Data excerpts
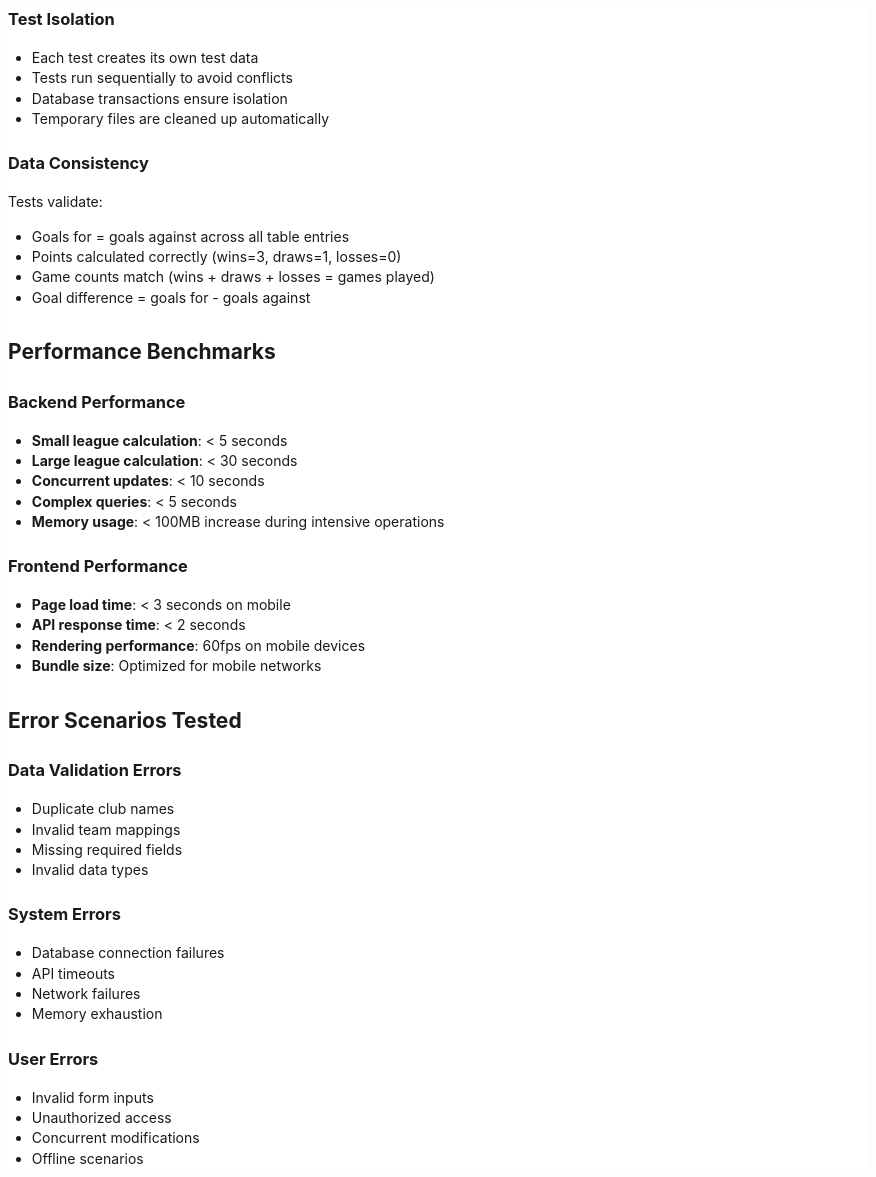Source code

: ### Test Isolation

- Each test creates its own test data
- Tests run sequentially to avoid conflicts
- Database transactions ensure isolation
- Temporary files are cleaned up automatically

### Data Consistency

Tests validate:
- Goals for = goals against across all table entries
- Points calculated correctly (wins=3, draws=1, losses=0)
- Game counts match (wins + draws + losses = games played)
- Goal difference = goals for - goals against

## Performance Benchmarks

### Backend Performance

- **Small league calculation**: < 5 seconds
- **Large league calculation**: < 30 seconds
- **Concurrent updates**: < 10 seconds
- **Complex queries**: < 5 seconds
- **Memory usage**: < 100MB increase during intensive operations

### Frontend Performance

- **Page load time**: < 3 seconds on mobile
- **API response time**: < 2 seconds
- **Rendering performance**: 60fps on mobile devices
- **Bundle size**: Optimized for mobile networks

## Error Scenarios Tested

### Data Validation Errors
- Duplicate club names
- Invalid team mappings
- Missing required fields
- Invalid data types

### System Errors
- Database connection failures
- API timeouts
- Network failures
- Memory exhaustion

### User Errors
- Invalid form inputs
- Unauthorized access
- Concurrent modifications
- Offline scenarios
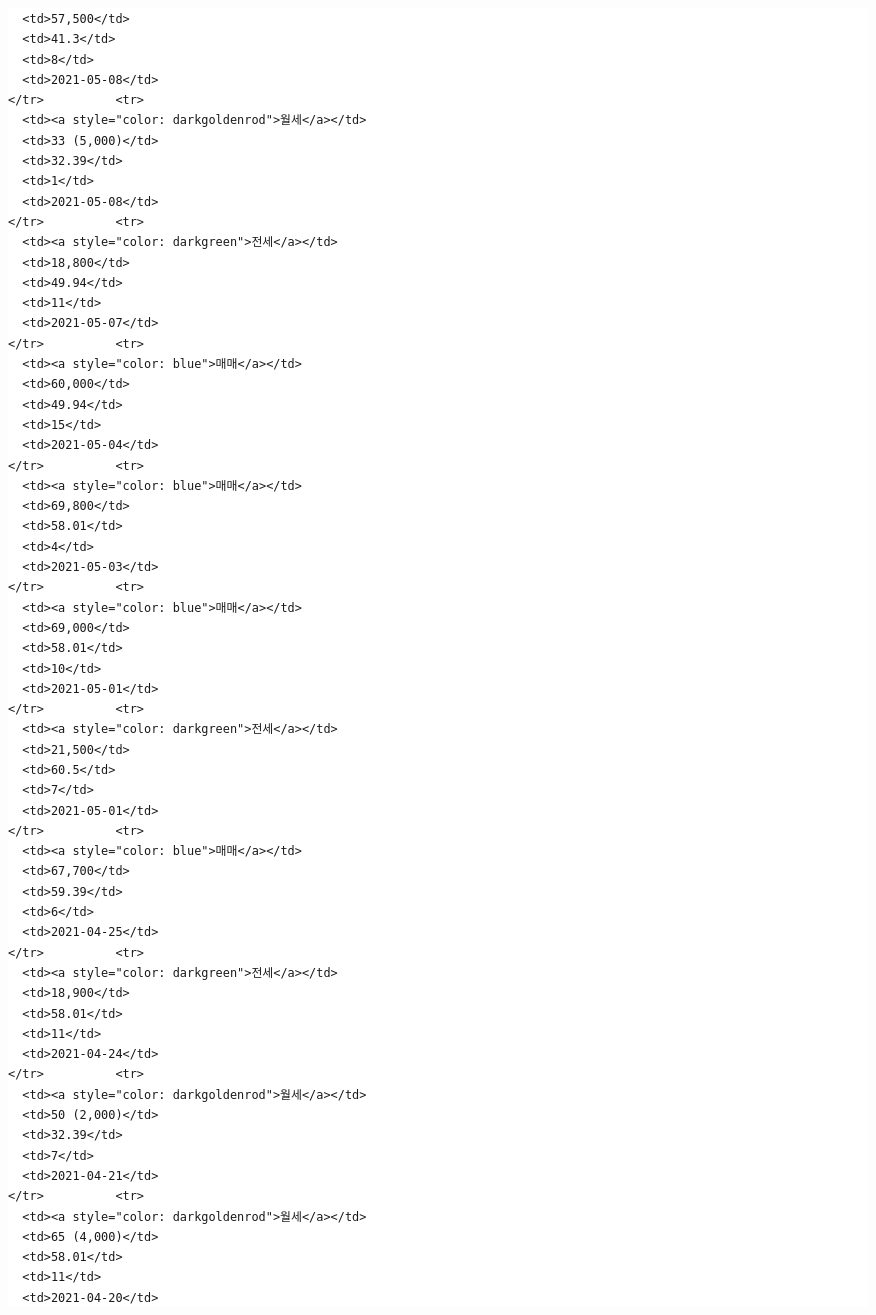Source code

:      <td>57,500</td>
      <td>41.3</td>
      <td>8</td>
      <td>2021-05-08</td>
    </tr>          <tr>
      <td><a style="color: darkgoldenrod">월세</a></td>
      <td>33 (5,000)</td>
      <td>32.39</td>
      <td>1</td>
      <td>2021-05-08</td>
    </tr>          <tr>
      <td><a style="color: darkgreen">전세</a></td>
      <td>18,800</td>
      <td>49.94</td>
      <td>11</td>
      <td>2021-05-07</td>
    </tr>          <tr>
      <td><a style="color: blue">매매</a></td>
      <td>60,000</td>
      <td>49.94</td>
      <td>15</td>
      <td>2021-05-04</td>
    </tr>          <tr>
      <td><a style="color: blue">매매</a></td>
      <td>69,800</td>
      <td>58.01</td>
      <td>4</td>
      <td>2021-05-03</td>
    </tr>          <tr>
      <td><a style="color: blue">매매</a></td>
      <td>69,000</td>
      <td>58.01</td>
      <td>10</td>
      <td>2021-05-01</td>
    </tr>          <tr>
      <td><a style="color: darkgreen">전세</a></td>
      <td>21,500</td>
      <td>60.5</td>
      <td>7</td>
      <td>2021-05-01</td>
    </tr>          <tr>
      <td><a style="color: blue">매매</a></td>
      <td>67,700</td>
      <td>59.39</td>
      <td>6</td>
      <td>2021-04-25</td>
    </tr>          <tr>
      <td><a style="color: darkgreen">전세</a></td>
      <td>18,900</td>
      <td>58.01</td>
      <td>11</td>
      <td>2021-04-24</td>
    </tr>          <tr>
      <td><a style="color: darkgoldenrod">월세</a></td>
      <td>50 (2,000)</td>
      <td>32.39</td>
      <td>7</td>
      <td>2021-04-21</td>
    </tr>          <tr>
      <td><a style="color: darkgoldenrod">월세</a></td>
      <td>65 (4,000)</td>
      <td>58.01</td>
      <td>11</td>
      <td>2021-04-20</td>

→ **Exercise details**:
Transcribe the records above exactly and drop every picture.

→ **Reply to the exercise**:
Source code

: ### Test Isolation

- Each test creates its own test data
- Tests run sequentially to avoid conflicts
- Database transactions ensure isolation
- Temporary files are cleaned up automatically

### Data Consistency

Tests validate:
- Goals for = goals against across all table entries
- Points calculated correctly (wins=3, draws=1, losses=0)
- Game counts match (wins + draws + losses = games played)
- Goal difference = goals for - goals against

## Performance Benchmarks

### Backend Performance

- **Small league calculation**: < 5 seconds
- **Large league calculation**: < 30 seconds
- **Concurrent updates**: < 10 seconds
- **Complex queries**: < 5 seconds
- **Memory usage**: < 100MB increase during intensive operations

### Frontend Performance

- **Page load time**: < 3 seconds on mobile
- **API response time**: < 2 seconds
- **Rendering performance**: 60fps on mobile devices
- **Bundle size**: Optimized for mobile networks

## Error Scenarios Tested

### Data Validation Errors
- Duplicate club names
- Invalid team mappings
- Missing required fields
- Invalid data types

### System Errors
- Database connection failures
- API timeouts
- Network failures
- Memory exhaustion

### User Errors
- Invalid form inputs
- Unauthorized access
- Concurrent modifications
- Offline scenarios
Source code

:      <td>57,500</td>
      <td>41.3</td>
      <td>8</td>
      <td>2021-05-08</td>
    </tr>          <tr>
      <td><a style="color: darkgoldenrod">월세</a></td>
      <td>33 (5,000)</td>
      <td>32.39</td>
      <td>1</td>
      <td>2021-05-08</td>
    </tr>          <tr>
      <td><a style="color: darkgreen">전세</a></td>
      <td>18,800</td>
      <td>49.94</td>
      <td>11</td>
      <td>2021-05-07</td>
    </tr>          <tr>
      <td><a style="color: blue">매매</a></td>
      <td>60,000</td>
      <td>49.94</td>
      <td>15</td>
      <td>2021-05-04</td>
    </tr>          <tr>
      <td><a style="color: blue">매매</a></td>
      <td>69,800</td>
      <td>58.01</td>
      <td>4</td>
      <td>2021-05-03</td>
    </tr>          <tr>
      <td><a style="color: blue">매매</a></td>
      <td>69,000</td>
      <td>58.01</td>
      <td>10</td>
      <td>2021-05-01</td>
    </tr>          <tr>
      <td><a style="color: darkgreen">전세</a></td>
      <td>21,500</td>
      <td>60.5</td>
      <td>7</td>
      <td>2021-05-01</td>
    </tr>          <tr>
      <td><a style="color: blue">매매</a></td>
      <td>67,700</td>
      <td>59.39</td>
      <td>6</td>
      <td>2021-04-25</td>
    </tr>          <tr>
      <td><a style="color: darkgreen">전세</a></td>
      <td>18,900</td>
      <td>58.01</td>
      <td>11</td>
      <td>2021-04-24</td>
    </tr>          <tr>
      <td><a style="color: darkgoldenrod">월세</a></td>
      <td>50 (2,000)</td>
      <td>32.39</td>
      <td>7</td>
      <td>2021-04-21</td>
    </tr>          <tr>
      <td><a style="color: darkgoldenrod">월세</a></td>
      <td>65 (4,000)</td>
      <td>58.01</td>
      <td>11</td>
      <td>2021-04-20</td>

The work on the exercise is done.